Universal Society of Hinduism urged the Board in the past to include five festivals on the list, which are included in this list.
Distinguished Hindu statesman Rajan Zed, who is President of Universal Society of Hinduism, in a statement in Nevada today, calling the “List” a step in the positive direction, thanked NJSBE and its President Mark W. Biedron for being inclusive.
Rajan Zed had said that Hinduism was rich in festivals and festivals were very dear to Hindu families. Since families wanted to celebrate these festivals together along with their school going children, we did not want our children to be deprived of any privileges at the school because of thus resulting absences on these days.
According to the NJSBE resolution: “Any student absent from school because of a religious holiday may not be deprived of any award or of eligibility or opportunity to compete for any award because of such absence”, “Students who miss a test or examination because of absence on a religious holiday must be given the right to take an alternate test or examination”, “Boards of education, at their discretion, may add other days to the list for the schools of their districts”, and “Any absence because of a religious holiday must be recorded…as an excused absence”.

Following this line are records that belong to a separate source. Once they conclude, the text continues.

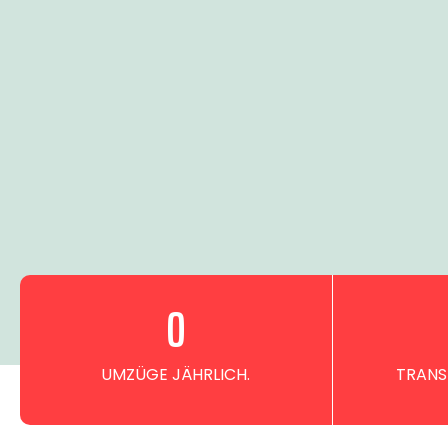
0
UMZÜGE JÄHRLICH.
TRANS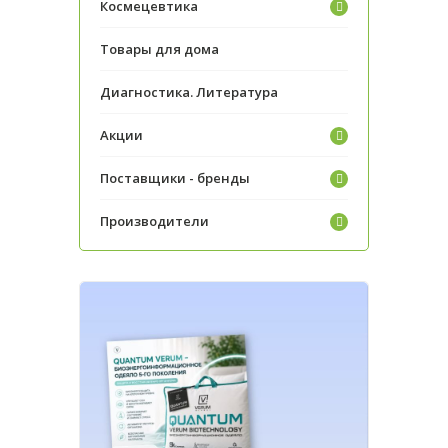
Космецевтика
Товары для дома
Диагностика. Литература
Акции
Поставщики - бренды
Производители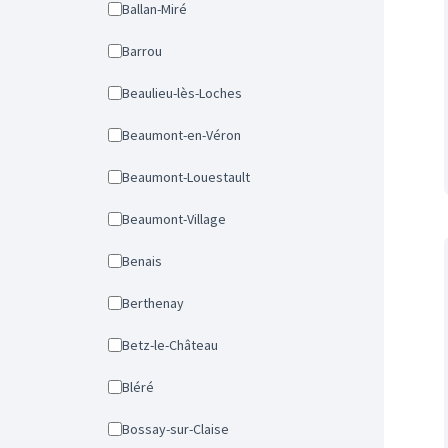
Ballan-Miré
Barrou
Beaulieu-lès-Loches
Beaumont-en-Véron
Beaumont-Louestault
Beaumont-Village
Benais
Berthenay
Betz-le-Château
Bléré
Bossay-sur-Claise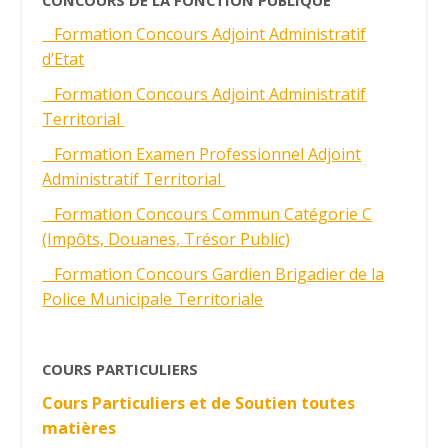
Formation Concours Adjoint Administratif
d’Etat
Formation Concours Adjoint Administratif
Territorial
Formation Examen Professionnel Adjoint
Administratif Territorial
Formation Concours Commun Catégorie C
(Impôts, Douanes, Trésor Public)
Formation Concours Gardien Brigadier de la
Police Municipale Territoriale
COURS PARTICULIERS
Cours Particuliers et de Soutien toutes
matières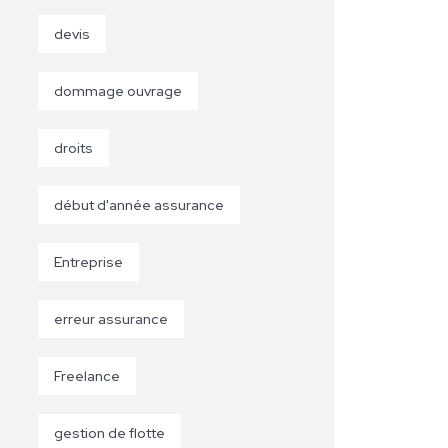
devis
dommage ouvrage
droits
début d'année assurance
Entreprise
erreur assurance
Freelance
gestion de flotte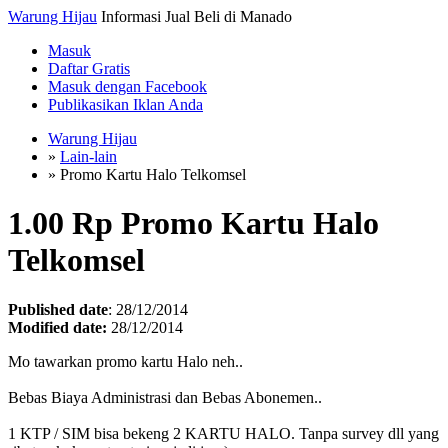
Warung Hijau
Informasi Jual Beli di Manado
Masuk
Daftar Gratis
Masuk dengan Facebook
Publikasikan Iklan Anda
Warung Hijau
»
Lain-lain
»
Promo Kartu Halo Telkomsel
1.00 Rp
Promo Kartu Halo
Telkomsel
Published date
: 28/12/2014
Modified date:
28/12/2014
Mo tawarkan promo kartu Halo neh..
Bebas Biaya Administrasi dan Bebas Abonemen..
1 KTP / SIM bisa bekeng 2 KARTU HALO. Tanpa survey dll yang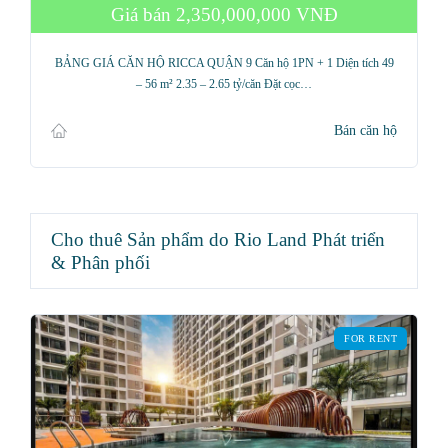
Giá bán
2,350,000,000 VNĐ
BẢNG GIÁ CĂN HỘ RICCA QUẬN 9 Căn hộ 1PN + 1 Diện tích 49
– 56 m² 2.35 – 2.65 tỷ/căn Đặt cọc…
Bán căn hộ
Cho thuê Sản phẩm do Rio Land Phát triển
& Phân phối
FOR RENT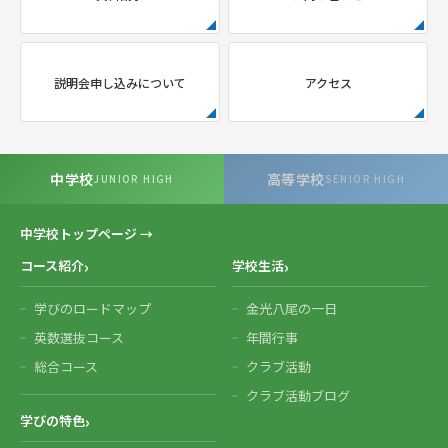
説明会申し込みについて
アクセス
中学校
高等学校
JUNIOR HIGH
SENIOR HIGH
中学校トップページ →
コース紹介
学校生活
学びのロードマップ
金光八尾の一日
英数選抜コース
年間行事
総合コース
クラブ活動
クラブ活動ブログ
学びの特色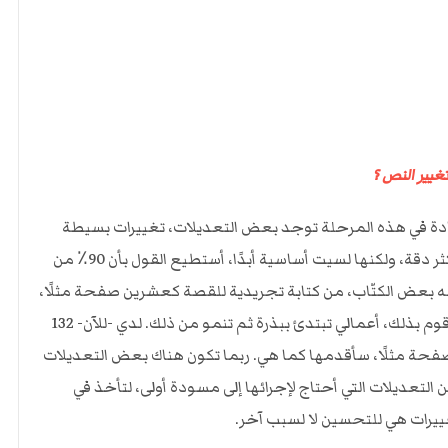
غيير النص ؟
العادة في هذه المرحلة توجد بعض التعديلات، تغييرات بسيطة
متعلقة بتفاصيل معينة، أو الأسلوب، أو تغييرات أجعلها أكثر دقة، ولكنها لسيت أساسية أبدًا، أستطيع القول بأن 90٪ من
عله بعض الكتّاب، من كتابة تجريدية للقصة كعشرين صفحة مثلًا،
ثم يتحول ذلك إلى ثمانين أو مئتين وخمسين صفحة. أنا لا أقوم بذلك، أعمالي تبتدئ ببذرة ثم تنمو من ذلك. لدي -للآن- 132
ة من روايتي الجديدة، والتي لا أنتوي تحويلها إلى 180 صفحة مثلًا، سأقدمها كما هي. ربما تكون هناك بعض التعديلات
تعديلات التي أحتاج لإجرائها إلى مسودة أولى، لتأخذ في
تغييرات هي للتحسين لا لسبب آخر.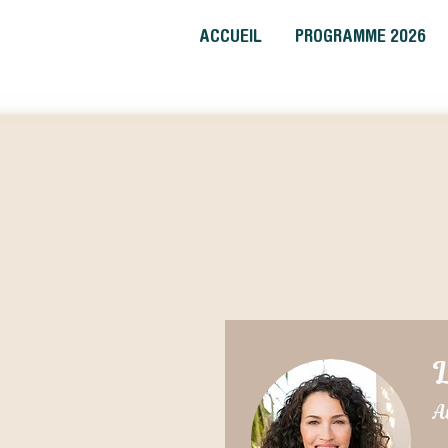
ACCUEIL
PROGRAMME 2026
A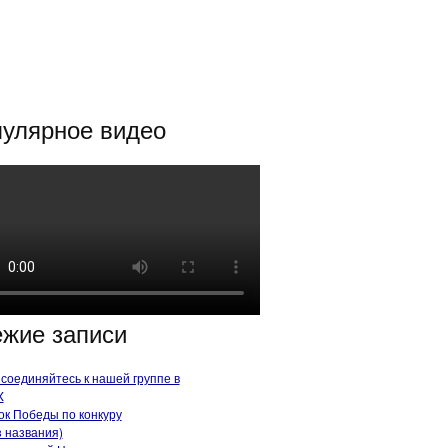
улярное видео
жие записи
соединяйтесь к нашей группе в
X
ок Победы по конкуру
з названия)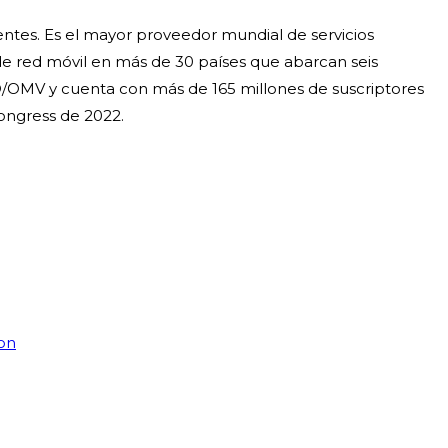
entes. Es el mayor proveedor mundial de servicios
e red móvil en más de 30 países que abarcan seis
/OMV y cuenta con más de 165 millones de suscriptores
ongress de 2022.
ron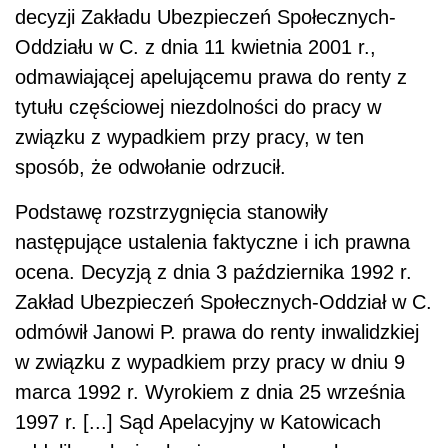
decyzji Zakładu Ubezpieczeń Społecznych-
Oddziału w C. z dnia 11 kwietnia 2001 r.,
odmawiającej apelującemu prawa do renty z
tytułu częściowej niezdolności do pracy w
związku z wypadkiem przy pracy, w ten
sposób, że odwołanie odrzucił.
Podstawę rozstrzygnięcia stanowiły
następujące ustalenia faktyczne i ich prawna
ocena. Decyzją z dnia 3 października 1992 r.
Zakład Ubezpieczeń Społecznych-Oddział w C.
odmówił Janowi P. prawa do renty inwalidzkiej
w związku z wypadkiem przy pracy w dniu 9
marca 1992 r. Wyrokiem z dnia 25 września
1997 r. [...] Sąd Apelacyjny w Katowicach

The NJSBE, which meets monthly in Trenton, “adopts the administrative code, which sets the rules needed to implement state education law. Such rules cover the supervision and governance of the state’s 2,500 public schools, which serve 1.38 million students”. Joseph Fisicaro and Diane Shoener are Vice President and Director respectively of NJSBE; David C. Hespe is Commissioner of New Jersey Department of Education; and Chris Christie is the New Jersey Governor.